Style

16 octobre 2017

Delphine Nardin, empreintes et verre dépoli

Archéologue de formation, la créatrice imagine des bijoux à partir d’éléments portant l’empreinte du temps.

 

Jusqu’au 21 octobre, on peut voir quelques-unes de vos pièces dans l’exposition « Gourmandises » à la galerie Naïla de  Monbrison.

Le thème lancé par Naïla de Monbrison m’a d’abord laissée perplexe : comment le traiter sans tomber dans un registre figuratif qui n’est pas le mien ? C’est pourquoi j’ai opté pour le côté naissant de la gourmandise. J’ai traduit la joie, la vivacité, l’effet pétillant avec mes matériaux fétiches que sont le verre dépoli et la pierre brute. Les couleurs comme le vert de la chrysoprase évoquent celles de bonbons.

 

Parmi les éléments glanés, le verre dépoli s’est imposé comme votre matière fétiche, vous dites même qu’il a été « un cadeau du ciel » ?

Au début, j’ai surtout utilisé du bois flotté, puis j’ai découvert le verre dépoli sur les plages du Cotentin. Il n’était pas possible de ne pas faire quelque chose de ces fragments de bouteilles, de jarres polis. Le verre dépoli porte la mémoire de la mer et du temps qui passe.

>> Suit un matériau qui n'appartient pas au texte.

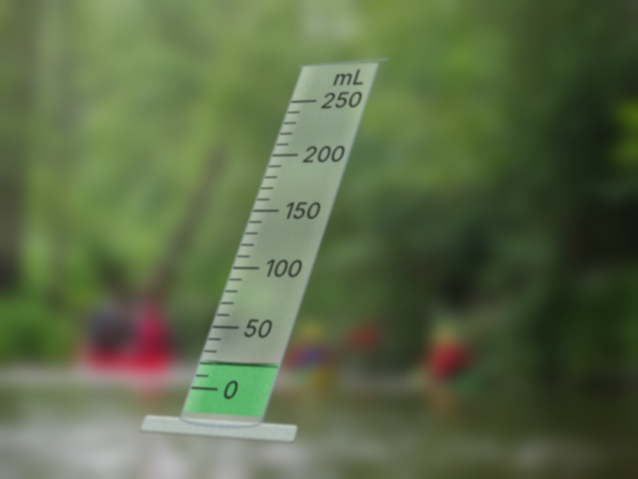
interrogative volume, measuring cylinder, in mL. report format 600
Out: 20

Je suis tombée profondément amoureuse de ses couleurs fanées, de son éclat intérieur… Il a été le déclencheur de ma nouvelle vie mettant en évidence un nouveau processus de travail.

 

Vous étiez archéologue, spécialisée dans la période médiévale. Comment êtes-vous arrivée au bijou ?

Peut-être pour rattraper un acte manqué : il paraît qu’enfant, pour contrarier ma mère, j’avais jeté ses bijoux par la fenêtre ! Plus sérieusement, je n’ai jamais eu de réponse à cette question… Être archéologue n’a rien de romantique, il s’agit d’un travail fastidieux d’inventaire et de statistiques. En fait, je n’étais intéressée que par une chose : les matériaux enfouis portant la trace du temps, ceux qui nous connectent à d’autres vécus. J’ai toujours ramassé un tas de choses comme ces coquillages sur lesquels on marche sans réaliser qu’ils sont des merveilles de formes et de textures.

 

Au-delà de la matière obsédante, il y a cette légèreté inhérente à vos pièces…

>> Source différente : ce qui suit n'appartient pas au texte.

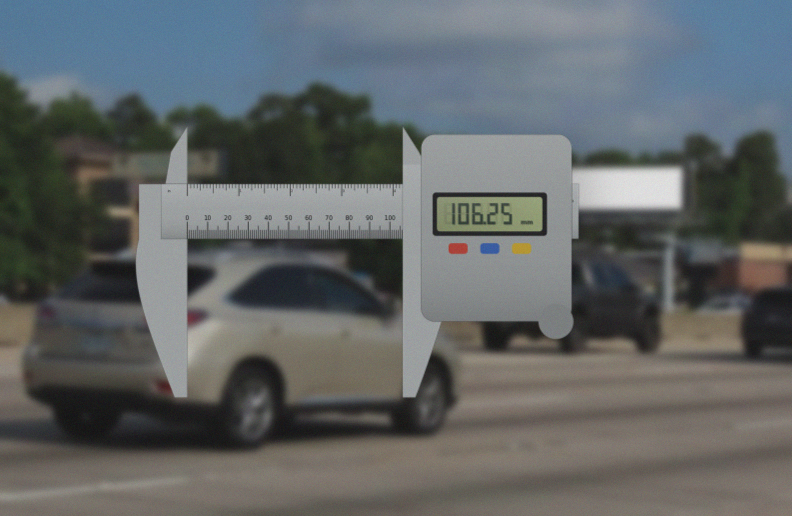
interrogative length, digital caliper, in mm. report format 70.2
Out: 106.25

Ce qui ne veut pas dire que je ne fais pas de pièces oversized ou structurées. Ma quête de légèreté passe par un élément mobile, des chahuts de lignes, des jeux de vides et de pleins, une touche d’or. Je termine une feuille large et massive par un simple fil. Sur la manchette « Empreintes », je ne laisse aucune griffe apparente afin que les deux coquillages semblent juste posés. Cette légèreté naît de l’opposition du brut, du rugueux, de l’irrégulier, du parfaitement poli et brillant.

 

Votre démarche a de multiples résonances avec la culture japonaise ?

Je suis souvent allée au Japon qui s’est avéré être une grande source inspiration. Je me sens infiniment proche de la philosophie et de préceptes comme l’impermanence, la fulgurance du geste, la nature, la quête de simplicité, l’aléatoire. J’ai récemment découvert les œuvres de l’artiste japonaise Ritsue Mishima qui se concentre sur l’expression de formes organiques créant une distorsion de la lumière. Elle fait surgir le vivant du verre monochrome sans que cela ne devienne jamais trop complexe, sans qu’il n’y ait jamais de surcharge. La justesse de son travail me touche.

 

Pourquoi ne faire que des pièces uniques ?

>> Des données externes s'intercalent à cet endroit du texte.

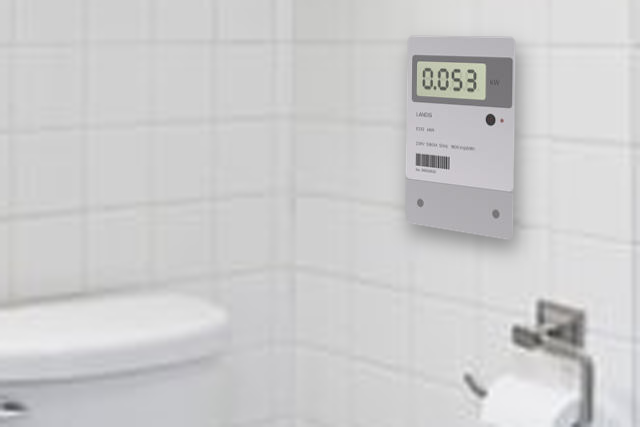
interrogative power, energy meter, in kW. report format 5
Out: 0.053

Les matières glanées induisent cette unicité car je ne les modifie jamais. Et puis, j’ai été à la tête d’une entreprise employant jusqu’à quinze personnes, je voulais casser le rythme incessant de nouveautés et de collections duquel j’étais prisonnière. Passer à des pièces uniques a été une façon de me réapproprier mon travail et de renouer avec une forme d’exigence.